**The task:**
What you give back from the listing below should be an exact copy of the lines from the one with "charles@rduhomesforyou.com" down to the one with "HomeChoice Home Care Solutions", and it should contain no pictures.

**Records provided:**
┌──

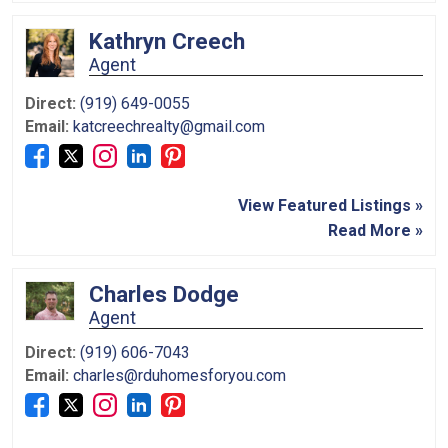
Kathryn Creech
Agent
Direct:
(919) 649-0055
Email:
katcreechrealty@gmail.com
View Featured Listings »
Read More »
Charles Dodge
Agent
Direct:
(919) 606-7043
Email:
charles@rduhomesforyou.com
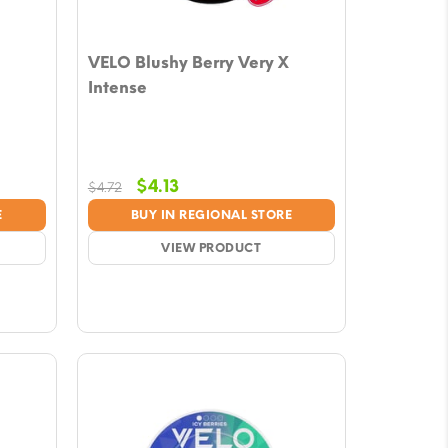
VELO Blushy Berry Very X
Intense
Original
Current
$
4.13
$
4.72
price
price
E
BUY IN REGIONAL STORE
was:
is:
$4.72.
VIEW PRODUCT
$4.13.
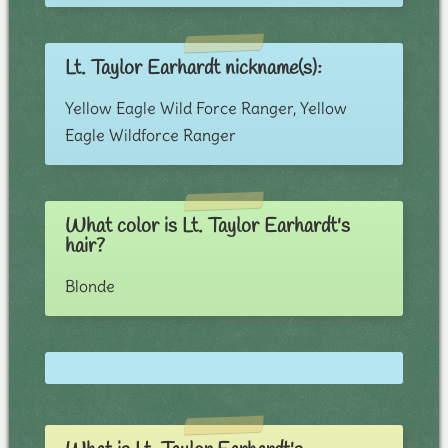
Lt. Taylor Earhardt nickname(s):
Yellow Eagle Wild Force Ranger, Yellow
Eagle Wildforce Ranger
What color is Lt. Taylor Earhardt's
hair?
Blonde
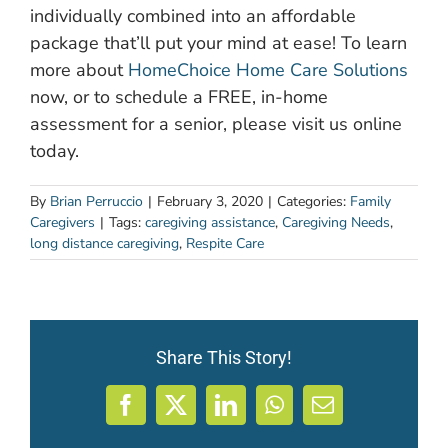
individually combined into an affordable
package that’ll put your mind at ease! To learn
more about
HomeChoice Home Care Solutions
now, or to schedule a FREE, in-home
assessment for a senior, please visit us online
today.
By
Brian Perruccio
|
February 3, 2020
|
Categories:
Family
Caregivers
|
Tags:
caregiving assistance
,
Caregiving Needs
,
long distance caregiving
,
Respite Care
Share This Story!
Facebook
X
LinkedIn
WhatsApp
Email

└──
┌──

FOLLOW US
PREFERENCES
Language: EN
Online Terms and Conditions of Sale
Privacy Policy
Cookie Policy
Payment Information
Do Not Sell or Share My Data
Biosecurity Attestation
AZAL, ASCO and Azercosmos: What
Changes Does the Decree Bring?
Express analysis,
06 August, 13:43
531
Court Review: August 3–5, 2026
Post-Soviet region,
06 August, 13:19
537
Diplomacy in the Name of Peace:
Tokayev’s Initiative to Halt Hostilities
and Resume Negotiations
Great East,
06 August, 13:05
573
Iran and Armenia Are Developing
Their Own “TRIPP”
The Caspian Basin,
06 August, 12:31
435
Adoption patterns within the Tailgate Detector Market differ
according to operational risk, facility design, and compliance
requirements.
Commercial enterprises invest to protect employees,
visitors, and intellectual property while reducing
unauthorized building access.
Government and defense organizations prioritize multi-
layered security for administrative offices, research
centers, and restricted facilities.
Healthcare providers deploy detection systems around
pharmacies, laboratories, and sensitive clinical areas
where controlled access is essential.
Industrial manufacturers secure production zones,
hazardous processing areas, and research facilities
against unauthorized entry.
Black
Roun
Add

└──
┌──

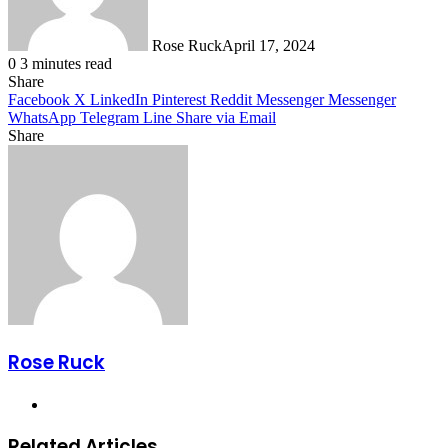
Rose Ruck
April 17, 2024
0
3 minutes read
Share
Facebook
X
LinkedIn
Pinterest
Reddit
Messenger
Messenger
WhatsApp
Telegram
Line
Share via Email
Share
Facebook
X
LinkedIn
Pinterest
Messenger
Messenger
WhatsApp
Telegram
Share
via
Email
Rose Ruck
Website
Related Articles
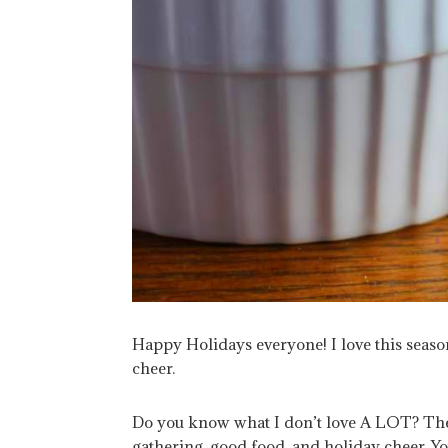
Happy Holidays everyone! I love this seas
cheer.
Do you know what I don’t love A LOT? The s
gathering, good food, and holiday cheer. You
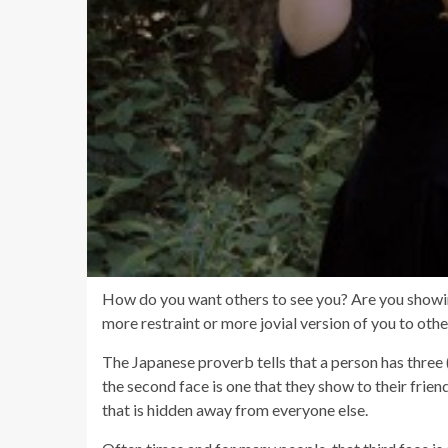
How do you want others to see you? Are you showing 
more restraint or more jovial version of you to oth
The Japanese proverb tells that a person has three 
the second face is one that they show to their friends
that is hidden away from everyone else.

└──

**Solution to the exercise:**
charles@rduhomesforyou.com
VELO Blushy Berry Very X
Intense
Original
Current
$
4.13
$
4.72
price
price
E
BUY IN REGIONAL STORE
was:
is:
$4.72.
VIEW PRODUCT
$4.13.
Lt. Taylor Earhardt nickname(s):
Yellow Eagle Wild Force Ranger, Yellow
Eagle Wildforce Ranger
What color is Lt. Taylor Earhardt's
hair?
Blonde
individually combined into an affordable
package that’ll put your mind at ease! To learn
more about
HomeChoice Home Care Solutions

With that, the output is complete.